# Your instructions
Collect each line from the rows below that contains the string "family". Treat the match as case-sensitive.

Collection entries:
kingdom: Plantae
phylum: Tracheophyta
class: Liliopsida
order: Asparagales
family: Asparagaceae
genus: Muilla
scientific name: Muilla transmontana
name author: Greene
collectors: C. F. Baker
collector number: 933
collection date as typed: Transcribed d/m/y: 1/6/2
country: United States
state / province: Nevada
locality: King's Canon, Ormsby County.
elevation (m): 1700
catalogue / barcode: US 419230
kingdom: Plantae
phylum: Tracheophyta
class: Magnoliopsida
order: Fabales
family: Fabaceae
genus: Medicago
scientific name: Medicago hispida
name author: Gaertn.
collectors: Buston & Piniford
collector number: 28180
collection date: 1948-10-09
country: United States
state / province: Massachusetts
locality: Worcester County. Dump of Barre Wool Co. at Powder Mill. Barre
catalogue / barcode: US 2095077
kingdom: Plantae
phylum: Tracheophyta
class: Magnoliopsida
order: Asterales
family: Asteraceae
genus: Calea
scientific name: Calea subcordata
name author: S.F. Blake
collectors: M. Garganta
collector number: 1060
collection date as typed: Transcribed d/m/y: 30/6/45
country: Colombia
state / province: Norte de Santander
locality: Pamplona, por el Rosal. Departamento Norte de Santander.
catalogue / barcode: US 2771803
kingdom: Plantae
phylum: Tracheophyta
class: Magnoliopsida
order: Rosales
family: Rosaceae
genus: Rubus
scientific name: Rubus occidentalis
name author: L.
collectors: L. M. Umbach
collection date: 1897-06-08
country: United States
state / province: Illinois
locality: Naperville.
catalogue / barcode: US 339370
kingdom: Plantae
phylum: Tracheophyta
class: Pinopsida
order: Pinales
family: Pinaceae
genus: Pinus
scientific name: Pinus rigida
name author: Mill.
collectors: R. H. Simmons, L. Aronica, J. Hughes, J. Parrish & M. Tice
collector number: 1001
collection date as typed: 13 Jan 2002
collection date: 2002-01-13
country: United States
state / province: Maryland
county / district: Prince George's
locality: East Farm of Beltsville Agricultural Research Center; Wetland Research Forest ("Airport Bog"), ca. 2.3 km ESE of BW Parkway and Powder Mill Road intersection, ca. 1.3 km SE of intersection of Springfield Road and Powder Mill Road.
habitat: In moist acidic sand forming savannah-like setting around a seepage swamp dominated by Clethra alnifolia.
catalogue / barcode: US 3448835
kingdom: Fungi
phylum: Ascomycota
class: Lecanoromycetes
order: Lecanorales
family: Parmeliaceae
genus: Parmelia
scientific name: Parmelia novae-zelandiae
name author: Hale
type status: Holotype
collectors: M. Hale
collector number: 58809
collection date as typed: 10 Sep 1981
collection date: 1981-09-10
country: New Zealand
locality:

# Solution to the exercise
family: Asparagaceae
family: Fabaceae
family: Asteraceae
family: Rosaceae
family: Pinaceae
family: Parmeliaceae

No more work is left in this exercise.